Monday, January 4, 2010

The Year in Review for High Yield

With the conclusion of 2009, I thought it instructive to show how massively credit spreads have collapsed since peaking in December 2008. The spread to worst on the Credit Suisse High Yield index has declined to 647 bps from a staggering 1900 bps on December 18, 2009. Similarly, the yield to worst on the index has declined to 8.8% from over 21% in late 2008.

The compression in spreads led to an approximate 57% increase in the broader high yield index with CCC’s (the real dregs in high yield land) returning over 100%. For distressed bonds that traded at 10-15 cents at the market nadir, many have risen by a staggering 500-600%. Needless to say, it has been an unbelievable year in credit.

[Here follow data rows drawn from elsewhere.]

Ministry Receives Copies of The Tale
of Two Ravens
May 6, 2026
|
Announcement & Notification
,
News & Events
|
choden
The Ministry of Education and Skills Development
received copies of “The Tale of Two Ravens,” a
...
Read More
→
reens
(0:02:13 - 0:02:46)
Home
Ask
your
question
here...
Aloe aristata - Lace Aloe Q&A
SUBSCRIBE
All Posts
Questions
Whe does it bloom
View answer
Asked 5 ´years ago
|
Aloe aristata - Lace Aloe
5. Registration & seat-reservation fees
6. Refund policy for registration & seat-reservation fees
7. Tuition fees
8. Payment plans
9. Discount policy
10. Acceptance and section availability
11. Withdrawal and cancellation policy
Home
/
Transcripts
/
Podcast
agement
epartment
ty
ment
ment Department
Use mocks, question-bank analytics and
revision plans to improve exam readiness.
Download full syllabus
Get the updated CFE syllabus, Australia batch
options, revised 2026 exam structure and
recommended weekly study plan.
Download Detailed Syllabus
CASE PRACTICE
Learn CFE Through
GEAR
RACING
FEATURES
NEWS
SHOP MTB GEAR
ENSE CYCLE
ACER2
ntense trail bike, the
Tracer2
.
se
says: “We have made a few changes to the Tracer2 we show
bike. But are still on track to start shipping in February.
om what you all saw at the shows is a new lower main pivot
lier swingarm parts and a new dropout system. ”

As demonstrated in the charts below, yields have returned to late-2007 levels (around the time of the equity market peak in October 2007) and spreads have compressed to levels last seen in June 2008 (right before the market really started to blow out in July 2008). While history suggests that we could see some further spread tightening, particularly if the economy continues to heal, high yield credit will be a much more difficult place to earn a living in 2010. In my opinion, for those with a more bullish orientation, the equity markets offer a much more compelling risk reward proposition. This will be even more the case if inflation begins to surface.